(Structured diff data)
───

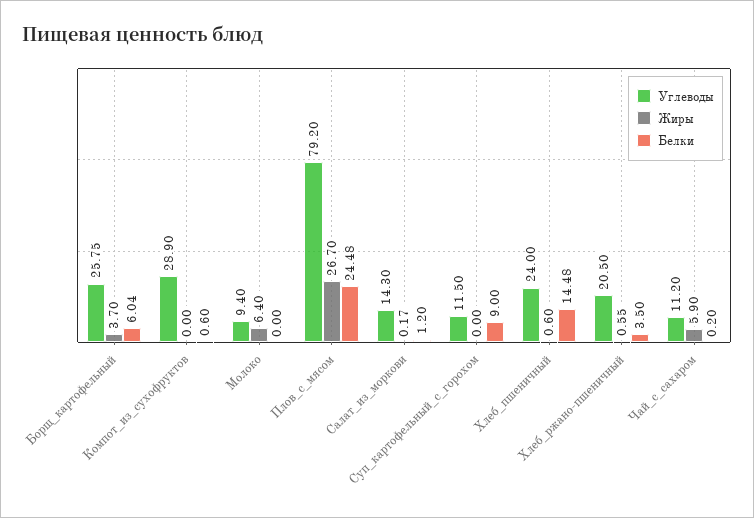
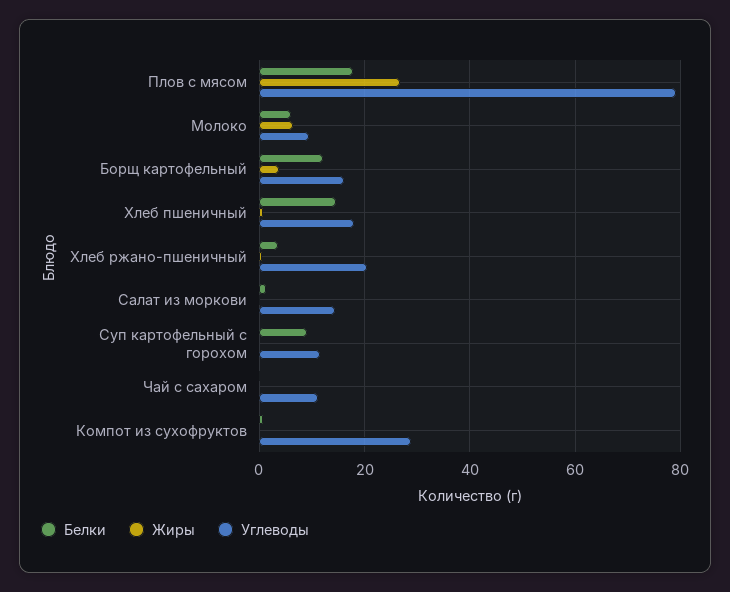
Углеводы, Борщ_картофельный: 25.75 -> 16
Белки, Борщ_картофельный: 6.04 -> 12
Белки, Молоко: 0 -> 6
Белки, Плов_с_мясом: 24.48 -> 18
Углеводы, Хлеб_пшеничный: 24 -> 18
Жиры, Чай_с_сахаром: 5.9 -> 0

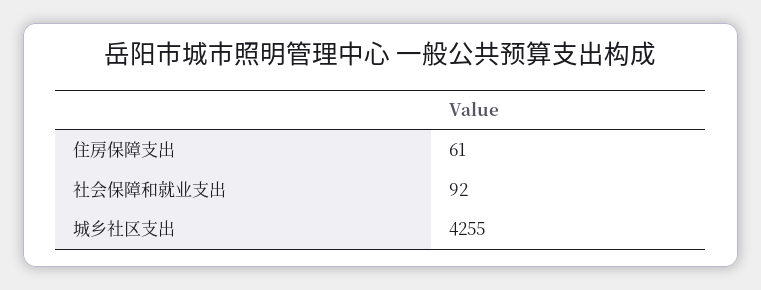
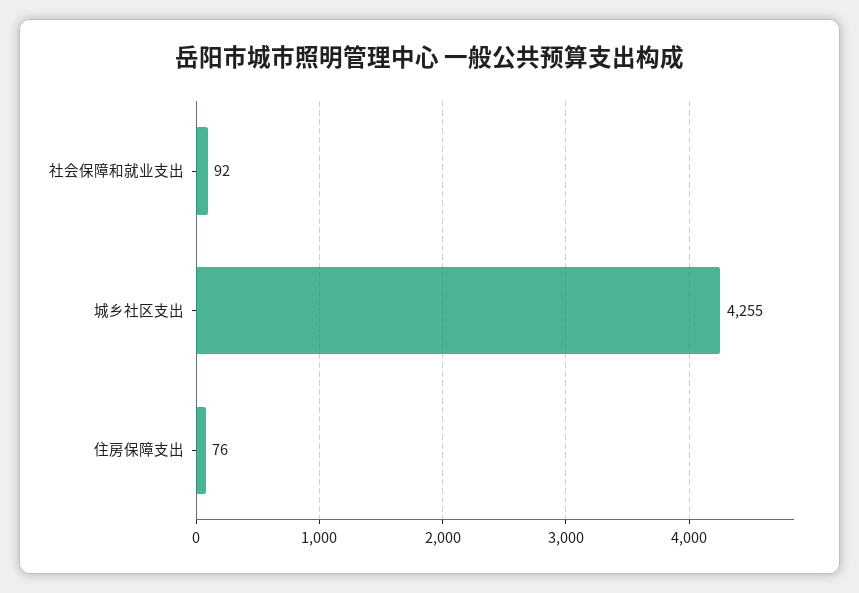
住房保障支出: 61 -> 76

───

# [Exercise instructions]
For every line of the records with the string "Белки", add one to a tally; give the final tally alone.

# [Exercise solution]
3